Only the text belongs in the copy: retype each record exactly as it appears.

[Opening Data under study section]

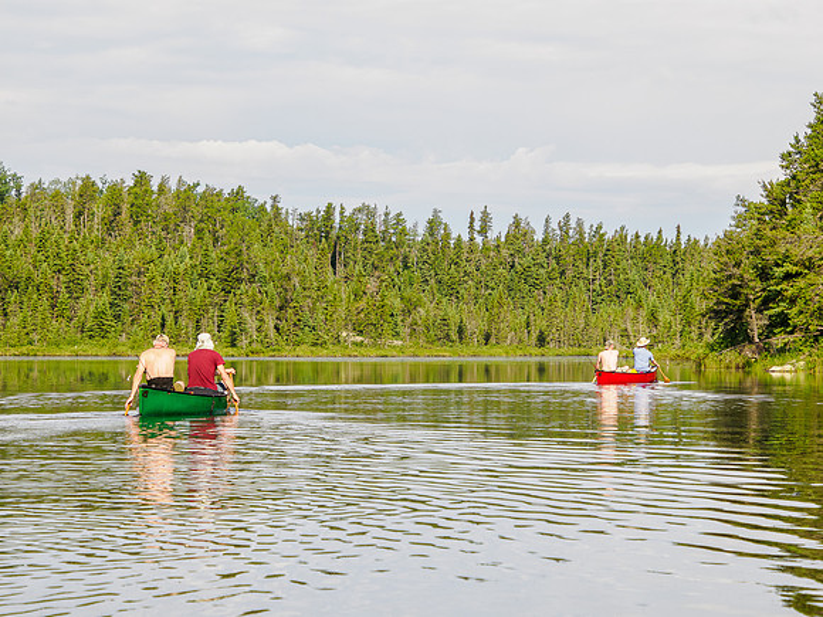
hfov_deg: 15.6
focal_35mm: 126
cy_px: 308
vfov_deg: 11.8
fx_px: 2996
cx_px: 412
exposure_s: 1/160
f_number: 8
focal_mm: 63
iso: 200
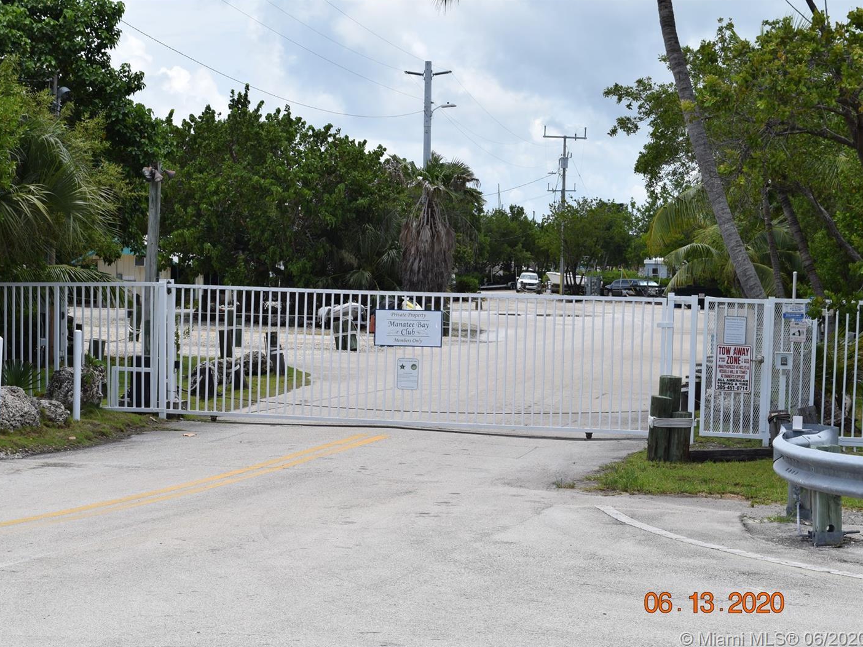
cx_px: 387
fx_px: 1720
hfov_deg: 28.1
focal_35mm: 69
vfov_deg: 21.3
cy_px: 324
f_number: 10
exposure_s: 1/400
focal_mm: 42
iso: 200
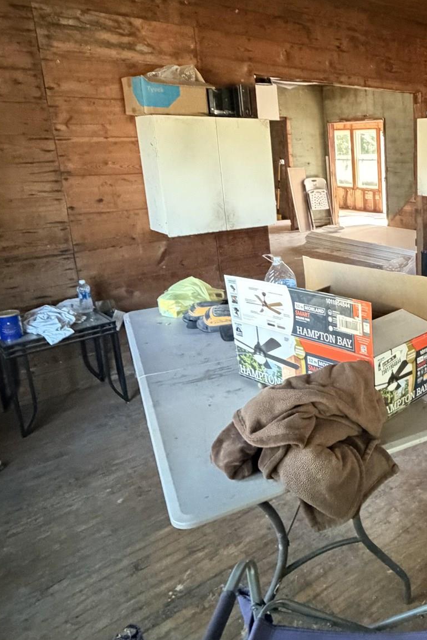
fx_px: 516
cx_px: 448
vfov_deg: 63.3
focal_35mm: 29
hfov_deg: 38.6
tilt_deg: -13.8
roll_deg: +0.7
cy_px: 272
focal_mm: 2.22
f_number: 2.2
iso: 1250
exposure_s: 1/56
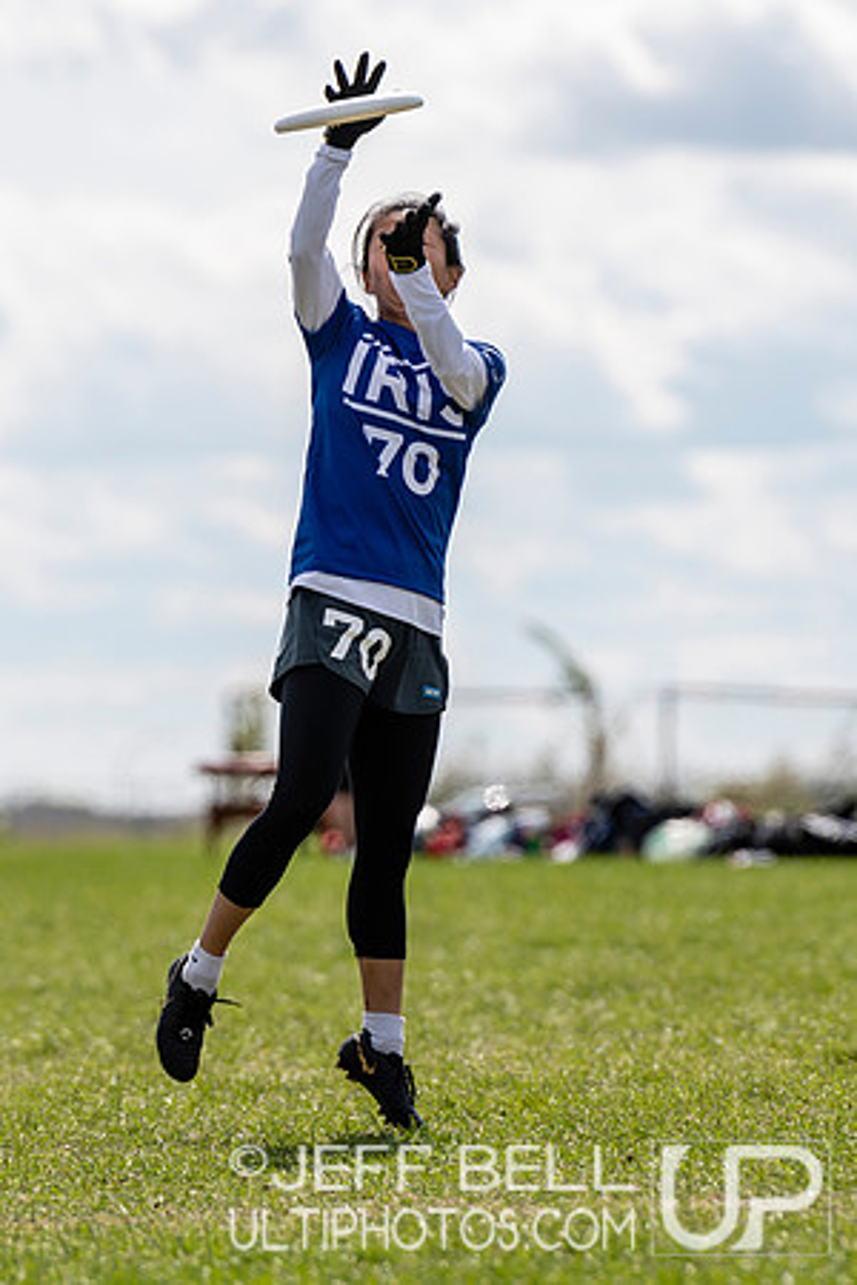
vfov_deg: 4.6
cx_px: 428
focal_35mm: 450
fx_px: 16067
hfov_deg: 3.1
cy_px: 642
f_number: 4
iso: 100
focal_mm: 200
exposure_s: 1/1250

[Closing Data under study section]

## Result
hfov_deg: 15.6
focal_35mm: 126
cy_px: 308
vfov_deg: 11.8
fx_px: 2996
cx_px: 412
exposure_s: 1/160
f_number: 8
focal_mm: 63
iso: 200
cx_px: 387
fx_px: 1720
hfov_deg: 28.1
focal_35mm: 69
vfov_deg: 21.3
cy_px: 324
f_number: 10
exposure_s: 1/400
focal_mm: 42
iso: 200
fx_px: 516
cx_px: 448
vfov_deg: 63.3
focal_35mm: 29
hfov_deg: 38.6
tilt_deg: -13.8
roll_deg: +0.7
cy_px: 272
focal_mm: 2.22
f_number: 2.2
iso: 1250
exposure_s: 1/56
vfov_deg: 4.6
cx_px: 428
focal_35mm: 450
fx_px: 16067
hfov_deg: 3.1
cy_px: 642
f_number: 4
iso: 100
focal_mm: 200
exposure_s: 1/1250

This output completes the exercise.